# [Short task]
Reproduce the listing below, substituting "skLine" for every occurrence of "skLineSegment" and keeping all other text the same. Leave the pictures out of your answer.

(Lines of data)
-*-

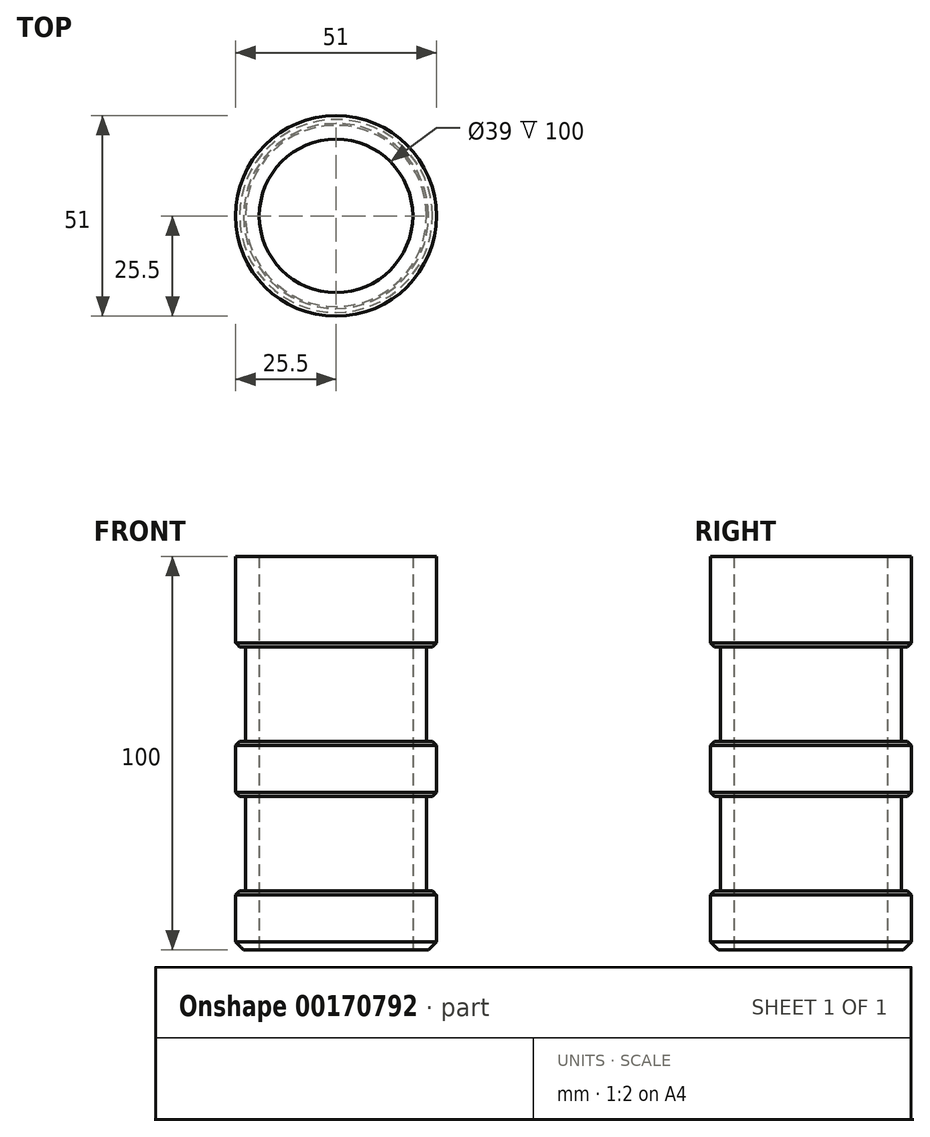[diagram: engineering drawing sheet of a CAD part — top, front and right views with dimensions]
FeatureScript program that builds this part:
annotation { "Feature Type Name" : "Feature", "Feature Type Description" : "" }
export const myFeature = defineFeature(function(context is Context, id is Id, definition is map)
    precondition{}
    {
        {
            var Q0;
            Q0=qCreatedBy(makeId("Front.planeOp"),FACE);
            var sketch = newSketch(context, id + "F0", { "sketchPlane" : qUnion([Q0])});
            skLineSegment(sketch, "E0", {"start": v(0, 0) * mm, "end": v(0, 234.52) * mm, "construction": true});
            skLineSegment(sketch, "E1", {"start": v(19.5, 0) * mm, "end": v(23.5, 0) * mm});
            skLineSegment(sketch, "E2", {"start": v(23.5, 0) * mm, "end": v(25.5, 2) * mm});
            skLineSegment(sketch, "E3", {"start": v(25.5, 2) * mm, "end": v(25.5, 15) * mm});
            skLineSegment(sketch, "E4", {"start": v(25.5, 15) * mm, "end": v(23, 15) * mm});
            skLineSegment(sketch, "E5", {"start": v(23, 15) * mm, "end": v(23, 39) * mm});
            skLineSegment(sketch, "E6", {"start": v(23, 39) * mm, "end": v(25.5, 39) * mm});
            skLineSegment(sketch, "E7", {"start": v(25.5, 39) * mm, "end": v(25.5, 53) * mm});
            skLineSegment(sketch, "E8", {"start": v(25.5, 53) * mm, "end": v(23, 53) * mm});
            skLineSegment(sketch, "E9", {"start": v(23, 53) * mm, "end": v(23, 77) * mm});
            skLineSegment(sketch, "E10", {"start": v(23, 77) * mm, "end": v(25.5, 77) * mm});
            skLineSegment(sketch, "E11", {"start": v(25.5, 77) * mm, "end": v(25.5, 100) * mm});
            skLineSegment(sketch, "E12", {"start": v(25.5, 100) * mm, "end": v(19.5, 100) * mm});
            skLineSegment(sketch, "E13", {"start": v(25.5, 100) * mm, "end": v(32.92, 100) * mm});
            skLineSegment(sketch, "E14", {"start": v(19.5, 100) * mm, "end": v(19.5, 0) * mm});
            skPoint(sketch, "E15.start.orphan", {"position": v(0, 100) * mm});
            skSolve(sketch);
        }
        {
            var Q0;
            Q0=makeQuery(id+"F0.imprint","IMPRINT",FACE,{"disambiguationData":[TD([[makeQuery(id+"F0.imprint","IMPRINT",EDGE,{"derivedFrom":sQuery(id+"F0.wireOp",EDGE,"E1")}),1.0]])]});
            var Q1;
            Q1=sQuery(id+"F0.wireOp",EDGE,"E0");
            revolve(context, id + "F1", {"entities" : qUnion([Q0]), "axis" : qUnion([Q1]), "revolveType" : RevolveType.FULL});
        }
        {
            var Q0;
            Q0=makeQuery(id+"F1.opRevolve","SWEPT_EDGE",EDGE,{"disambiguationData":[OSD([sQuery(id+"F0.wireOp",EDGE,"E10"),sQuery(id+"F0.wireOp",EDGE,"E11")])]});
            var Q1;
            Q1=makeQuery(id+"F1.opRevolve","SWEPT_EDGE",EDGE,{"disambiguationData":[OSD([sQuery(id+"F0.wireOp",EDGE,"E7"),sQuery(id+"F0.wireOp",EDGE,"E8")])]});
            var Q2;
            Q2=makeQuery(id+"F1.opRevolve","SWEPT_EDGE",EDGE,{"disambiguationData":[OSD([sQuery(id+"F0.wireOp",EDGE,"E6"),sQuery(id+"F0.wireOp",EDGE,"E7")])]});
            var Q3;
            Q3=makeQuery(id+"F1.opRevolve","SWEPT_EDGE",EDGE,{"disambiguationData":[OSD([sQuery(id+"F0.wireOp",EDGE,"E3"),sQuery(id+"F0.wireOp",EDGE,"E4")])]});
            chamfer(context, id + "F2", {"entities" : qUnion([Q0, Q1, Q2, Q3]), "width" : 1 * mm, "tangentPropagation" : true});
        }
    });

-*-

# [Output]
[diagram: engineering drawing sheet of a CAD part — top, front and right views with dimensions]
FeatureScript program that builds this part:
annotation { "Feature Type Name" : "Feature", "Feature Type Description" : "" }
export const myFeature = defineFeature(function(context is Context, id is Id, definition is map)
    precondition{}
    {
        {
            var Q0;
            Q0=qCreatedBy(makeId("Front.planeOp"),FACE);
            var sketch = newSketch(context, id + "F0", { "sketchPlane" : qUnion([Q0])});
            skLine(sketch, "E0", {"start": v(0, 0) * mm, "end": v(0, 234.52) * mm, "construction": true});
            skLine(sketch, "E1", {"start": v(19.5, 0) * mm, "end": v(23.5, 0) * mm});
            skLine(sketch, "E2", {"start": v(23.5, 0) * mm, "end": v(25.5, 2) * mm});
            skLine(sketch, "E3", {"start": v(25.5, 2) * mm, "end": v(25.5, 15) * mm});
            skLine(sketch, "E4", {"start": v(25.5, 15) * mm, "end": v(23, 15) * mm});
            skLine(sketch, "E5", {"start": v(23, 15) * mm, "end": v(23, 39) * mm});
            skLine(sketch, "E6", {"start": v(23, 39) * mm, "end": v(25.5, 39) * mm});
            skLine(sketch, "E7", {"start": v(25.5, 39) * mm, "end": v(25.5, 53) * mm});
            skLine(sketch, "E8", {"start": v(25.5, 53) * mm, "end": v(23, 53) * mm});
            skLine(sketch, "E9", {"start": v(23, 53) * mm, "end": v(23, 77) * mm});
            skLine(sketch, "E10", {"start": v(23, 77) * mm, "end": v(25.5, 77) * mm});
            skLine(sketch, "E11", {"start": v(25.5, 77) * mm, "end": v(25.5, 100) * mm});
            skLine(sketch, "E12", {"start": v(25.5, 100) * mm, "end": v(19.5, 100) * mm});
            skLine(sketch, "E13", {"start": v(25.5, 100) * mm, "end": v(32.92, 100) * mm});
            skLine(sketch, "E14", {"start": v(19.5, 100) * mm, "end": v(19.5, 0) * mm});
            skPoint(sketch, "E15.start.orphan", {"position": v(0, 100) * mm});
            skSolve(sketch);
        }
        {
            var Q0;
            Q0=makeQuery(id+"F0.imprint","IMPRINT",FACE,{"disambiguationData":[TD([[makeQuery(id+"F0.imprint","IMPRINT",EDGE,{"derivedFrom":sQuery(id+"F0.wireOp",EDGE,"E1")}),1.0]])]});
            var Q1;
            Q1=sQuery(id+"F0.wireOp",EDGE,"E0");
            revolve(context, id + "F1", {"entities" : qUnion([Q0]), "axis" : qUnion([Q1]), "revolveType" : RevolveType.FULL});
        }
        {
            var Q0;
            Q0=makeQuery(id+"F1.opRevolve","SWEPT_EDGE",EDGE,{"disambiguationData":[OSD([sQuery(id+"F0.wireOp",EDGE,"E10"),sQuery(id+"F0.wireOp",EDGE,"E11")])]});
            var Q1;
            Q1=makeQuery(id+"F1.opRevolve","SWEPT_EDGE",EDGE,{"disambiguationData":[OSD([sQuery(id+"F0.wireOp",EDGE,"E7"),sQuery(id+"F0.wireOp",EDGE,"E8")])]});
            var Q2;
            Q2=makeQuery(id+"F1.opRevolve","SWEPT_EDGE",EDGE,{"disambiguationData":[OSD([sQuery(id+"F0.wireOp",EDGE,"E6"),sQuery(id+"F0.wireOp",EDGE,"E7")])]});
            var Q3;
            Q3=makeQuery(id+"F1.opRevolve","SWEPT_EDGE",EDGE,{"disambiguationData":[OSD([sQuery(id+"F0.wireOp",EDGE,"E3"),sQuery(id+"F0.wireOp",EDGE,"E4")])]});
            chamfer(context, id + "F2", {"entities" : qUnion([Q0, Q1, Q2, Q3]), "width" : 1 * mm, "tangentPropagation" : true});
        }
    });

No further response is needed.